If it were Bro, or if it were someone with you, you think it'd be best to turn a blind eye - but this is John, and though he deserves as much preservation of dignity as anyone, that's not what he needs right now as you stand from the kitchen table (still not feeling quite homey in the tiny space), and move next to him, rubbing his back gently and slowly.

It's then that he finally looks at you, and sure enough, those tears are each on his face, stains down his cheeks as he tries to maybe pop a tiny smile. You just want to grab the side of hid face and slowly bring his lips to yours (probably tasting his tears simultaneously) and just hold him until his frame stops shaking and he finally feels at peace. But now's not the time for that, no matter how he feels for you, no matter how either of you feel. Because he is scared and he is fragile and maybe, maybe you're too scared for that too.

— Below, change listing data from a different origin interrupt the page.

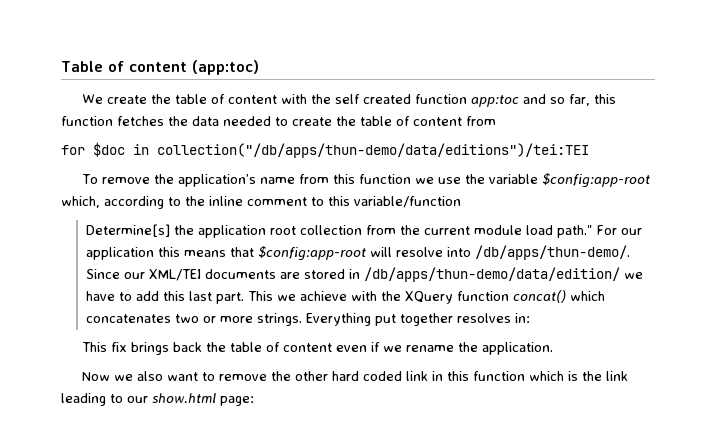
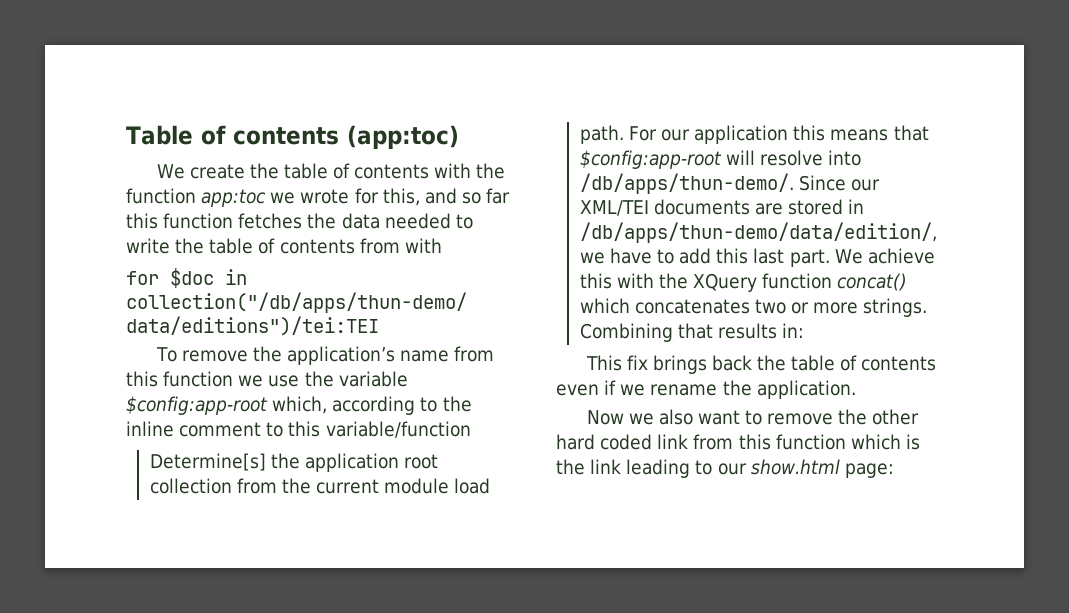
[128,62,187,72] content -> [232,127,339,145] contents
[227,94,519,107] content with the self created function app:toc -> [354,163,506,179] [126,188,420,207] contents with the function app:toc we wrote for this,
[568,94,590,106] far, -> [486,188,511,204] far
[292,116,496,126] create the table of content from -> [126,238,442,254] write the table of contents from with
[556,225,592,238] path." -> [579,125,624,144] path.
[363,267,620,282] /db/apps/thun-demo/data/edition/ -> [579,222,937,243] /db/apps/thun-demo/data/edition/,
[247,291,347,301] This we achieve -> [834,248,935,264] [579,273,612,289] We achieve this
[305,313,511,326] Everything put together resolves -> [579,323,778,342] Combining that results
[282,343,332,352] content -> [861,356,937,371] contents
[431,371,443,381] in -> [693,434,734,450] from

You think for a second that maybe he's thinking the same thing as you, that maybe he's wondering if your lips meeting would be good too (and you have to remind yourself that maybe that's not the biggest fantasy in the world, and maybe that makes it hurt a little more). But he just looks forward again, leaning against you and letting you wrap your arms around him.

You slip up and press your lips to the top of his head, but with nothing in the room but the crackling of bacon and slow breathing, you don't think either of you can bring yourselves to care.